Amazon, HP, Dell, Microsoft are among a group of tech behemoths expected to move production capabilities out of China in reaction to the continuing trade battle between the U.S. and China.
A report in the Nikkei Asian Review last week cited several sources about the tech giants’ plans. It said they are sticking to their departure scenarios even though a truce was reached between U.S. President Donald Trump and the Chinese President Xi Jinping on June 29. HP and Dell want to move up to 30% of their notebook production work out of China, several sources told the Nikkei Asian Review.
Meanwhile, Microsoft, Amazon, Google, Sony and Nintendeo want to move at least some game console and smart speaker manufacturing out of China. Lenovo Group, Acer and Asustek Computer are evaluating an exodus, according to its sources. The report didn’t cite sources by name, but analysts have been predicting such moves for months by many electronics manufacturers.
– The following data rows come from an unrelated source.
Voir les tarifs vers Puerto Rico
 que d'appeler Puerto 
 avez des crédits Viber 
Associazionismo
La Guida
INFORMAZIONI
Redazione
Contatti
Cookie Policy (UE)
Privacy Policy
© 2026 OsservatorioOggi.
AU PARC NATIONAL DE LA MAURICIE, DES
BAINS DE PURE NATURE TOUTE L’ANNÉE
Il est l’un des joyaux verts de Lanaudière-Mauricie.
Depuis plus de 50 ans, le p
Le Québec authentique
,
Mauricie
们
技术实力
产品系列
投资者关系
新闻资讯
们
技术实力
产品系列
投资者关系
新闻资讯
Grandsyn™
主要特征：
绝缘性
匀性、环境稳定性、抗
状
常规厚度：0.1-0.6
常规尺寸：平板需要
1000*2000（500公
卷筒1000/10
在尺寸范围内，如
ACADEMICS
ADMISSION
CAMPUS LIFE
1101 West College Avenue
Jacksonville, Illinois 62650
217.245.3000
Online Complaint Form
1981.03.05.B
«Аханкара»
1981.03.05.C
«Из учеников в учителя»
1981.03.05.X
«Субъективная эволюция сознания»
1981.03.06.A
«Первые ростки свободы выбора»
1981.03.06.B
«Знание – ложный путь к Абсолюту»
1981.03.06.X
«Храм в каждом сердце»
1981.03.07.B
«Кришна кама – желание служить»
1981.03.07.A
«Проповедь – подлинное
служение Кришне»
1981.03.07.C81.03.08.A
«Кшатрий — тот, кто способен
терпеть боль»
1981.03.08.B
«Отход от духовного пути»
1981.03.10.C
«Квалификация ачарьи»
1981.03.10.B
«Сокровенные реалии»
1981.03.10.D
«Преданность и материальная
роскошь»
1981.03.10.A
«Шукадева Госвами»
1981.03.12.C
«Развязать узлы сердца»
In an earlier report, Nikkei said Apple was exploring moving up to 30% of its iPhone production away from China. Apple would not comment, however.
China makes more PCs and smartphones than any other country. Its combined exports and imports in electronics grew to $1.35 trillion in 2017, according to a report by Chinese researcher QianZhan.
Quanta Computer, Foxconn Technology and Inventec have all moved some production of data center servers out of China to Taiwan, Mexico and the Czech Republic in the past 18 months to avoid the threat of tariffs. The U.S. has tariffs on $250 billion in Chinese imports into the U.S., and some companies worry there could be more tariffs in coming weeks.
The loss of production in China will inevitably lead to job losses, further hurting the overall economy, now at a slow pace.
“The country’s economy will have to brace for a further slowdown and many factory workers need to look for jobs elsewhere,” said Darson Chiu, an economist for the Taiwan Institute of Economic Research. He predicted southeast Asian countries and India will become the new competitive hubs.
“China would suffer over the years ahead if it could no longer benefit from the know-how that globally competitive exporters bring to its economy,” said Mark Williams, a China economist for Capital Economics.
Most of the companies cited in the report would not comment, but Lenovo said it had not made a decision to move production from China, while Microsoft said it had no active plans to withdraw any manufacturing work.